Часть 18. (2/2)

— Саша... сегодня.

И выдохнет, разводя в стороны ноги. Так трогательно, беззащитно, открыто. Так смело. И точно заслонка какая в мозгу упадет, и Саша зарычит даже, в перину своим весом вжимая. А сам руками без устали гладит, и губы не отстают, а в ушах... в ушах шум невозможный, и кружится комната, и кровать...

Так ломит внизу, так тянет, так нужно... Погрузиться в жаркую глубину, сделать его своим до конца.

— Люблю тебя, Ваня, — вместо ответа, и мелкими поцелуями, россыпью, часто-часто, точно торопясь, боясь не успеть, точно и секунды не провести без контакта с ним, с его кожей и телом.

— Люблю тебя, Ваня.

Кожа — белая-белая, точно первый снег за окном. Чудится, только тронь, и растает вот так же, стечет холодными каплями на пол...

— Я не сахарный, Саша...

Дышит все чаще, и бедра вскинет навстречу, когда князь несмело опустит ладонь, скользнет сперва по бедру осторожно. Так трепетно, будто в руках — ночной мотылек, и любое движенье сломает...Колечко мышц под пальцами сжимается, и он не давит, пока только лишь обведет, поглаживая и чуть прижимая. Он знает, что надо масло или крем, каким маменька мажет руки, но здесь вот...

Ваня дышит все чаще и жмурится плотно...

Ступени, ведущие вниз /или вверх, зависит, откуда смотреть/ скрипнут отчетливо громко в звенящей в воздухе тишине. И стон из закушенной губы распростертого перед князем мальчишки подавить удастся в последний лишь миг, прижавшись торопливо губами.

— Александр Михайлович? Барин? Поднялись? Там Звездочка захромала. Семен, боюсь, волосы вырвет до одного, коли не остановить его сей же миг...

Устинья кряхтит, и карабкается по лестнице все выше, и князь замирает, и Ваня — точно напротив, глаза огромные, как у лани.

— Скажи ей что-то, зайдет же... — одними губами, опуская устало /или с досадой?/ ресницы.
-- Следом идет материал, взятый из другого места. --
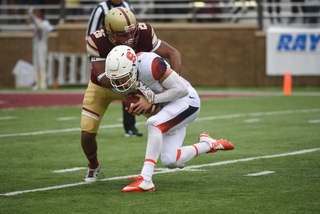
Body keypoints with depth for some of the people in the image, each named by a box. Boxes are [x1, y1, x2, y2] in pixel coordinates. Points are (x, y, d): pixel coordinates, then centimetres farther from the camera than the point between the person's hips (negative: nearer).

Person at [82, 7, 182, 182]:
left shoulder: (144, 34, -31)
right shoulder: (97, 41, -36)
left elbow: (173, 54, -23)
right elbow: (103, 79, -34)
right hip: (102, 87, -2)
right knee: (87, 133, -12)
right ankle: (93, 166, 23)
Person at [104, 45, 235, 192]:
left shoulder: (149, 65, -30)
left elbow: (181, 90, -24)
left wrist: (151, 100, -22)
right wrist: (135, 107, -11)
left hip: (187, 100, -9)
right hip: (170, 105, 9)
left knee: (154, 124, -32)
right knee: (170, 162, 1)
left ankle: (145, 181, -33)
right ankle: (207, 145, 26)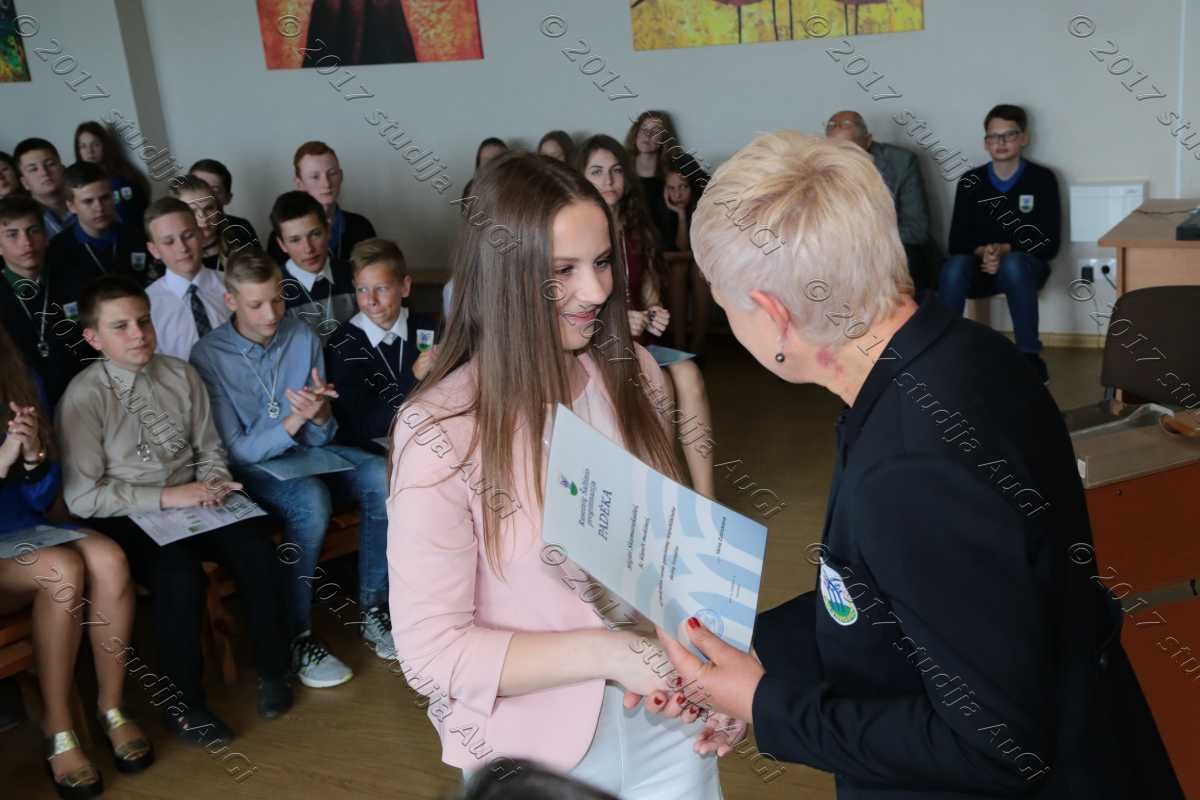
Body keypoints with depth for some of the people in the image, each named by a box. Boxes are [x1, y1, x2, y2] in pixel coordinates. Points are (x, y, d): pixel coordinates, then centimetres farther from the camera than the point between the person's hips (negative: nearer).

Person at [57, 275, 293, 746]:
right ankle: (182, 704, -9)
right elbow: (82, 496, -13)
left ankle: (272, 671, 2)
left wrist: (212, 484, -11)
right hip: (127, 520, -4)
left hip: (192, 506, 4)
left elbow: (209, 449, 12)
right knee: (181, 577, -31)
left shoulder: (181, 375, 3)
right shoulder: (84, 397, -9)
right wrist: (168, 497, -18)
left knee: (257, 552, -21)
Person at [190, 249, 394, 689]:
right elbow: (236, 451, -13)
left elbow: (322, 437, 2)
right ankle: (298, 636, -21)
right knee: (312, 499, -35)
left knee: (381, 477, -24)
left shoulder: (303, 338, -2)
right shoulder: (209, 356, -12)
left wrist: (320, 416, -23)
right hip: (249, 467, -4)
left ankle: (374, 608, -10)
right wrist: (293, 422, -28)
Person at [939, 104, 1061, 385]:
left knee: (1012, 265, -37)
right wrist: (982, 252, -22)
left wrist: (1005, 250, -21)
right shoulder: (970, 182, 4)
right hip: (979, 267, 2)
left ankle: (1030, 357, -27)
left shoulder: (1041, 179, -3)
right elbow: (957, 240, -1)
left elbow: (1049, 242, -7)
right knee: (955, 266, -32)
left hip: (1024, 267, -2)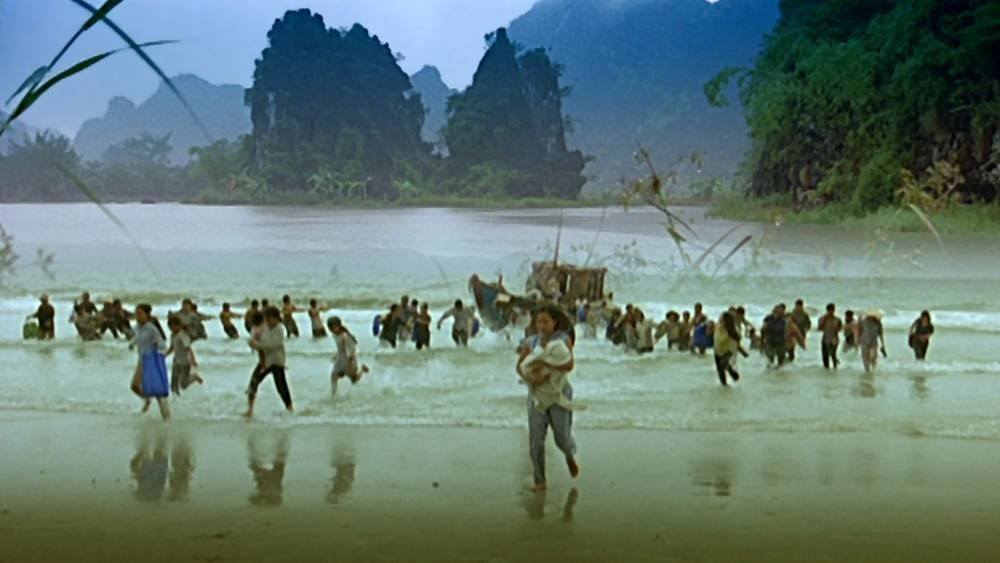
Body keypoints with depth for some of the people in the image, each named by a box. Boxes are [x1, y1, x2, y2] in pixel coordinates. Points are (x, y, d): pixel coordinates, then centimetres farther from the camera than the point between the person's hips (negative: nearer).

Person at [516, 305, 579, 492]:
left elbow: (569, 365, -17)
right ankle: (539, 481, 5)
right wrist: (530, 378, -23)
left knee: (563, 437, 0)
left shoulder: (563, 339, -4)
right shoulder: (531, 342, 3)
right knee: (535, 439, -5)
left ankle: (570, 455, 37)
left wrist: (544, 363, -27)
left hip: (559, 394, -2)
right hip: (537, 394, 2)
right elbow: (519, 366, -3)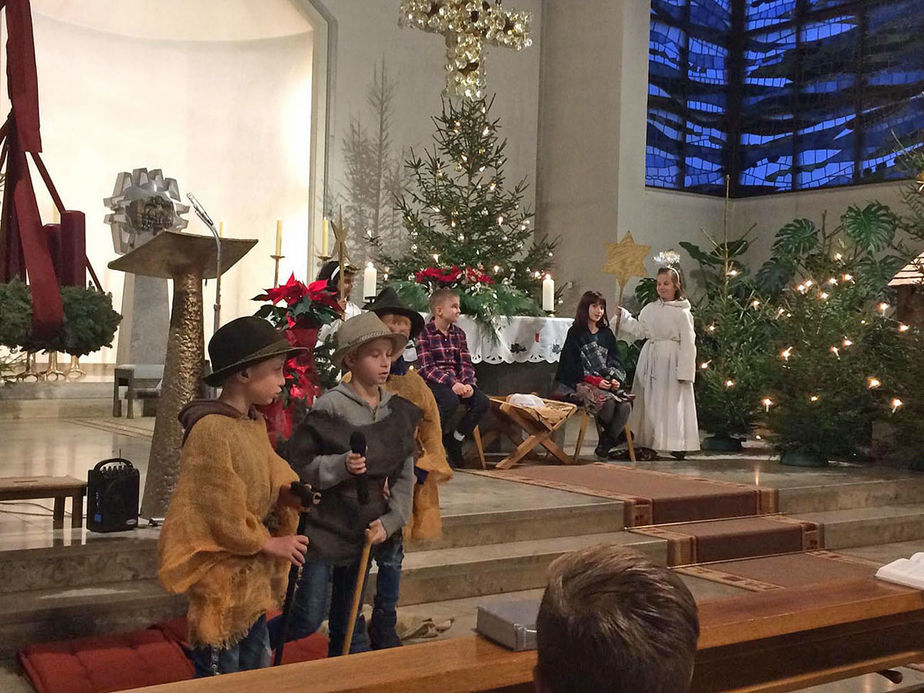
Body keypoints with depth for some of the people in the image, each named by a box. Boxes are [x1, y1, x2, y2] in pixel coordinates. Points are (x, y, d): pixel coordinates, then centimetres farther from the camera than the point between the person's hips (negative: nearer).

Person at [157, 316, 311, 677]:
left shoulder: (256, 424, 7)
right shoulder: (211, 430, -23)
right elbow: (222, 514, -24)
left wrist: (289, 495, -5)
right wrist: (271, 544, -15)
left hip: (253, 574, 9)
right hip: (222, 574, -9)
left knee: (257, 668, 20)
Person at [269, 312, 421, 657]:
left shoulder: (399, 410, 2)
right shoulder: (330, 407, -15)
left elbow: (405, 474, 4)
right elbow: (298, 464, -14)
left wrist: (390, 521, -6)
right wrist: (340, 466, -28)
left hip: (365, 529, 5)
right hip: (324, 527, -5)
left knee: (349, 619, 17)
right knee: (309, 618, -3)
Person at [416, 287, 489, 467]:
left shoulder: (458, 333, 13)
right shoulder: (425, 333, -7)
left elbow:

Войдет, и тотчас же узрит, где почивали господа — где, как и в каком виде...

— Устинья, тише, Пущина чай разбудишь. Спит барин еще, а ты ломишься, точно медведь сквозь чащобу. Погоди, сейчас я сойду.

Выдох, и лестница снова скрипнет, но шаги удаляются под тихое кряхтенье крестьянки.

— И как ты объяснишь ей, светлейшая твоя рожа, что докладывал из покоев, для меня отведенных?

Голос глухой откуда-то из вороха одеял и подушек, и носа не кажет. Но Саша... ведь правда. Впрочем... это крестьяне, пускай судачат, коли не жалко, до господ никак не дойдет. А ежели спросит. Не спросит... более кроткой женщины Александр в жизни не видел. Кроткой, благовоспитанной и тактичной.

Бросит взгляд на Ивана, что все еще дышит с перерывами как-то. Откинул прочь одеяло, а волосы — прядями по подушке, и первые лучи солнца кожу уже золотят.

— Я как-то ей разъясню, не тревожься. Думается, нам предстоит задержаться — у кобылы гнедой что-то с копытом.

Мазнуть по губам торопливо, опасаясь застрять здесь слишком надолго и точно вызвать ненужные толки... Пущин потянется к нему, отвечая. Пущин, что пахнет, черти его раздери, анютиными глазками и весною. И сам такой же красивый и звонкий...

Ка?к, Ваня? Ка?к от тебя оторваться?— Ба-арин... — тихо и жалобно снизу, зовуще.

— Иду, Устинья, уже, обожди.

... куда ж задевал треклятые брюки?

Тихий смешок из-под подушки... очаровательно томный.Ка?к, Ваня? Ка?к это возможно, чтобы ты в меня также без оглядки, также с самою головою?